Souvent, il faut d’abord faire apostiller le document original, puis traduire et certifier l’ensemble — y compris le cachet d’apostille.
Documents fréquemment à traduire dans un dossier de succession
Lors du règlement d’une succession, vous devrez généralement faire traduire un « dossier complet » de documents. Les plus courants :
- Le testament : le document principal qui précise la répartition des biens.
- Acte de décès : preuve officielle du décès, nécessaire pour ouvrir la procédure successorale.
- Acte de naissance et actes de mariage : utilisés pour prouver les liens familiaux et la qualité d’héritier.
- Grant of Probate / certificats de succession : documents qui attestent le statut de l’exécuteur testamentaire ou de l’héritier.
- Documents financiers : relevés bancaires, titres de propriété et documents fiscaux nécessaires pour évaluer la valeur de la succession.
Comment choisir le bon service de traduction ?

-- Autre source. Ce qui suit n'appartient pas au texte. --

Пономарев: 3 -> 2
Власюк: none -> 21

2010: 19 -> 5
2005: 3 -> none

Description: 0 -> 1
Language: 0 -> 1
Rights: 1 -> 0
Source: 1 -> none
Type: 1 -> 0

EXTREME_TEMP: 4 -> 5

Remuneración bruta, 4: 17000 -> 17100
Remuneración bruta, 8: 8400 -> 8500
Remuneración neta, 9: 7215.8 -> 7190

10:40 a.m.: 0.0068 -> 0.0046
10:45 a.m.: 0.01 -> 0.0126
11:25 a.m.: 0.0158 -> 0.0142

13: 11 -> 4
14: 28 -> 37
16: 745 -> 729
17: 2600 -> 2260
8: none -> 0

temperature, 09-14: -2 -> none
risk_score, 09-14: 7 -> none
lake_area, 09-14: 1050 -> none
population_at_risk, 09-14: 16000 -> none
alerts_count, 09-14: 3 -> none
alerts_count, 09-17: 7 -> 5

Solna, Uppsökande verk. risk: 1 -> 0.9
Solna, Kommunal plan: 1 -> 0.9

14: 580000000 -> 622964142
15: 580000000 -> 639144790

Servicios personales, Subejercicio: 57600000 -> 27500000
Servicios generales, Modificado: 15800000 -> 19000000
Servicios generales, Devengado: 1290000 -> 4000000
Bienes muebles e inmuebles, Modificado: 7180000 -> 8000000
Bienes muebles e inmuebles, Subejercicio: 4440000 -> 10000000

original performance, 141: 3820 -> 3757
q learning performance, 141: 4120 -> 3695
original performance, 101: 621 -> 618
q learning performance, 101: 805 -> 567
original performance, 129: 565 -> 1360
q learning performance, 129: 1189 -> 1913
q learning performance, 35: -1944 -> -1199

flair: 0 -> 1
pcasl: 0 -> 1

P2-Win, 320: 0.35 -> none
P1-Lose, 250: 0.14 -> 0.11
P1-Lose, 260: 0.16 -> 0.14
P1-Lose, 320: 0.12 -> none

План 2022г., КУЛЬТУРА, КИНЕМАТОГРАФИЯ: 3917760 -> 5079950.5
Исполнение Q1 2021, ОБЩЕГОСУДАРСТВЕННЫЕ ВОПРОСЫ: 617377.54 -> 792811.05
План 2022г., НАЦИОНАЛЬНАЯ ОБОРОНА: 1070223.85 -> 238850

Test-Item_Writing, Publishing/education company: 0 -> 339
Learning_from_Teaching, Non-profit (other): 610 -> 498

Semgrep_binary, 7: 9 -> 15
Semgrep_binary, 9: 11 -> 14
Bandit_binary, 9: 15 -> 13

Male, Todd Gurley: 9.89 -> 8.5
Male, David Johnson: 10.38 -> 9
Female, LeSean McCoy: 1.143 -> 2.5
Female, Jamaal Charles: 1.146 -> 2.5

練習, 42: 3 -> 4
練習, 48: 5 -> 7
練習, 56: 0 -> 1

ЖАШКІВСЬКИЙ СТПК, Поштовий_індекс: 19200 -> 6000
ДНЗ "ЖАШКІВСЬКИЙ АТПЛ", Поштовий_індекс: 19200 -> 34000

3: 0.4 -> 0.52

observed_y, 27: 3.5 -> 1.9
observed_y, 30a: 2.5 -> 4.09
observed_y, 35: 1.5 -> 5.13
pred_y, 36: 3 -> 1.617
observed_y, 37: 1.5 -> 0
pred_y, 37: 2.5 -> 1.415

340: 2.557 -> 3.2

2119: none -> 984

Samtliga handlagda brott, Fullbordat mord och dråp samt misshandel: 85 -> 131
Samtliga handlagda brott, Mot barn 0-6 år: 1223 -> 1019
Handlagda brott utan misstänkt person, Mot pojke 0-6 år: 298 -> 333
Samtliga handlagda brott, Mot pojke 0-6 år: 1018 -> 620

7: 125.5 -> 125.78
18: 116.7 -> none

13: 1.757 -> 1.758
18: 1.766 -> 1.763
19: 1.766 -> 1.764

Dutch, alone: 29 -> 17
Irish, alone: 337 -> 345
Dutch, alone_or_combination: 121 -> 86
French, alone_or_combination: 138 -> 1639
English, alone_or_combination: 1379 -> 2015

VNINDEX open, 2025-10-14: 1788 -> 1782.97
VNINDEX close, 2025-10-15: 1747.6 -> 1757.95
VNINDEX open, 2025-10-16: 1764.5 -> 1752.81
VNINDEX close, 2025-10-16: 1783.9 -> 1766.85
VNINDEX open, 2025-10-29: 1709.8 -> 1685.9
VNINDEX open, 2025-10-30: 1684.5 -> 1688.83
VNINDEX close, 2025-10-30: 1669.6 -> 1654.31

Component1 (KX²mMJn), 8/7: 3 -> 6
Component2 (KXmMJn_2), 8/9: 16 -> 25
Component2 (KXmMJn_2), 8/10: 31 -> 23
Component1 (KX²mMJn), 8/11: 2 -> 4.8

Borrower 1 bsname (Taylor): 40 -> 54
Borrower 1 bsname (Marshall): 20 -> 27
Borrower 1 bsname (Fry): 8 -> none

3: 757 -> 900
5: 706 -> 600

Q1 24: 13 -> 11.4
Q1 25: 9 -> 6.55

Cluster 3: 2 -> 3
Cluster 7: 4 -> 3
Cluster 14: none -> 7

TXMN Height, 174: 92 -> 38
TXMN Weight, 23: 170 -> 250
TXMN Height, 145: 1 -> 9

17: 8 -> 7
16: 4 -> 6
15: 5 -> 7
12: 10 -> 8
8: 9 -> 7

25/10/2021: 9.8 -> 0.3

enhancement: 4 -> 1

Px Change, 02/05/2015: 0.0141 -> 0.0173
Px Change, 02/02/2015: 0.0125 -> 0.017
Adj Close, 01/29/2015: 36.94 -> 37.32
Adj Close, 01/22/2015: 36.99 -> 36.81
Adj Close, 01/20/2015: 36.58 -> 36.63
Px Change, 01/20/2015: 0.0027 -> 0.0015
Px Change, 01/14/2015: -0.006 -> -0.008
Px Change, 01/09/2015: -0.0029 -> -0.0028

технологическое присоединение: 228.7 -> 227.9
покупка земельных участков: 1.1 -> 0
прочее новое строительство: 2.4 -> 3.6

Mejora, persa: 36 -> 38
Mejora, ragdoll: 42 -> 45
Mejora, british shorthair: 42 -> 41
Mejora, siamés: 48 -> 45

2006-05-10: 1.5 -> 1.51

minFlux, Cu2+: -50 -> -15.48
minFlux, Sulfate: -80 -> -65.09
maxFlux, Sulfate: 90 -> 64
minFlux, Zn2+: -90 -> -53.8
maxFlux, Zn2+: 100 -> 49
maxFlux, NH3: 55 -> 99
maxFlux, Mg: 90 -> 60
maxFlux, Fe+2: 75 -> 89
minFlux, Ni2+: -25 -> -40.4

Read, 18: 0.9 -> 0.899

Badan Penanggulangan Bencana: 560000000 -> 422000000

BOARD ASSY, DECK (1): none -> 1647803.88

Le bon type de traduction dépend surtout du « destinataire » — la personne ou l’organisme qui recevra le document. Pour éviter les retards, suivez ces étapes :
- Demandez au destinataire : vérifiez toujours auprès du tribunal, de la banque ou du notaire concerné leurs exigences (par exemple : traduction assermentée, format de notarisation spécifique, etc.).
- Vérifiez l’expertise : assurez-vous que le traducteur a une expérience solide en traduction juridique et successorale — une erreur de terminologie peut coûter cher.
- Exigez une parfaite maîtrise de la langue cible : idéalement, le traducteur est locuteur natif de la langue cible afin de respecter le ton et les nuances juridiques.
Tableau récapitulatif : de quel type de traduction avez-vous besoin pour un testament et des documents de succession ?

Gérer les affaires d’un proche est déjà une épreuve. En vous assurant dès le départ d’avoir le bon type de traduction, vous pouvez aborder les démarches juridiques avec plus de sérénité et veiller à ce que l’héritage soit traité exactement comme il l’avait été prévu.